Sustainable networking

Truly open, social organisations participate in a paradigm shift.

In Sustainability by Design, John Ehrenfield argues that creating a more sustainable, flourishing world requires a mind shift from having to being - from hyperindividualistic consumerism towards authentic, caring relationships as the defining characteristic of "who I am".

This provides an interesting lens on social networking and the different modes of engagement organizations can pursue.

To have or to be, that is the question

In the traditional having mode, organizations "have" customers and use social networks to reach out to those customers. In this mind set, social is just a new channel to be used for broadcasting commercial messages. Conveniently, this allows traditional measures to be used for the effectiveness of social marketing, like reach across target demographics.
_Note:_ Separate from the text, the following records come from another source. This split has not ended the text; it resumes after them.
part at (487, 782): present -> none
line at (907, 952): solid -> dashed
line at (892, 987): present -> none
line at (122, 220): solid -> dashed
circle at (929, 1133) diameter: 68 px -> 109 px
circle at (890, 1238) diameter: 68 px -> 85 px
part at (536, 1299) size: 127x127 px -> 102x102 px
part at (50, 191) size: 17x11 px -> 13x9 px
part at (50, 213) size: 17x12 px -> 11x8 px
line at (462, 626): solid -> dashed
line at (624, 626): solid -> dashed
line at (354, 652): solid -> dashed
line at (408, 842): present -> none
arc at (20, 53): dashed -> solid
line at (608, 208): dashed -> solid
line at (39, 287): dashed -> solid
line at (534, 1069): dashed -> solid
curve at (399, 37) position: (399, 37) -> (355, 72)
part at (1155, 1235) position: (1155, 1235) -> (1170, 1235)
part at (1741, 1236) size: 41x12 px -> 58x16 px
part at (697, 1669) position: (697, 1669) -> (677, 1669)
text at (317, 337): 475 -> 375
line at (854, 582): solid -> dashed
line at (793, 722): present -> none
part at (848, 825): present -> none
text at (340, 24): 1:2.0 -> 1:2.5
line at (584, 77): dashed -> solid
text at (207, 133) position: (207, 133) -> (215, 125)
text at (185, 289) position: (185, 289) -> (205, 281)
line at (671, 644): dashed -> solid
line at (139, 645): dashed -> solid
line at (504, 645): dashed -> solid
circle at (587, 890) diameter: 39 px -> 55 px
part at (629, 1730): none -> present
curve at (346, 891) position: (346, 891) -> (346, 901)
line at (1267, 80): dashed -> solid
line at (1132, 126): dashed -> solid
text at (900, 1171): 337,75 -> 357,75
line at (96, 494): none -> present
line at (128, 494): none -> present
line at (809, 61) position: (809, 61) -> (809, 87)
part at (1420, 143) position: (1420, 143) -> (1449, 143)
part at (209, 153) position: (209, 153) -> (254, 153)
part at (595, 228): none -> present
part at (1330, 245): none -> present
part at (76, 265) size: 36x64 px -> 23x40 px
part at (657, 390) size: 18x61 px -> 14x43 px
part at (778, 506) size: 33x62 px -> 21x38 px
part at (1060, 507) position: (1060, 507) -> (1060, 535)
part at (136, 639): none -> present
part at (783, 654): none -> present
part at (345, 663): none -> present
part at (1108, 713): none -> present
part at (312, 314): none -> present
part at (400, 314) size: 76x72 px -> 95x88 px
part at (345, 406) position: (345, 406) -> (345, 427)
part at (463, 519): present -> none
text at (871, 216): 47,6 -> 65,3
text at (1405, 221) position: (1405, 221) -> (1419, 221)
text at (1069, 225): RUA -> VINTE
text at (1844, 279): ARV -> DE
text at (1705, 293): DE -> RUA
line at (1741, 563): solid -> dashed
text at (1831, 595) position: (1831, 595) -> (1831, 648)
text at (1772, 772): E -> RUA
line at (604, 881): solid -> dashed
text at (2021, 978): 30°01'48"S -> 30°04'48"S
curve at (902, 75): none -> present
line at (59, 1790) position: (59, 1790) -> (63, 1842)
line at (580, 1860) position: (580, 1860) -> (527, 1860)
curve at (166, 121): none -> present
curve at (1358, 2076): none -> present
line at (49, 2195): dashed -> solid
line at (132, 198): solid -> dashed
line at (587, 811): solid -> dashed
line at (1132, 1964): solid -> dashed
Even more conveniently, this active/passive model of engagement presupposes that the (active) organization is in control of the relationship with the (passive) public.

Of course, this is not a sustainable model of engagement anymore. True engagement means there's a two-way conversation. Having a two-way engagement with their customers requires that organizations listen to their customers, and adapt. Only organizations that listen and respond to their customers will be able to sustain long-term engagement.

Organizations adopting this being mode pursue conversations as a co-creative effort where meaning and value are created as a joint effort between the organization as a hub and its wider network of client and supplier relationships. Strategy in this mind set is not something that is set by the Board, but instead becomes an ongoing adaptation process involving all layers of the organizational eco-system.

Networked engagement as a core competence

This elevates social networking from a mere marketing/sales channel in the having mode, to a strategic engagement in the being mode. Consequently, performance measures should be redefined away from instrumental objectives, and instead focus on learning, innovation and co-creation as key metrics in evaluating social networking effectiveness.

If you're interested in exploring the philosphical foundations of this reasoning, you might want to look into the work of Fromm, Heidegger or Maturana - especially the latter's autopoiesis concept is relevant for the way we evolve or sense of self as persons and organizations in the age of networking.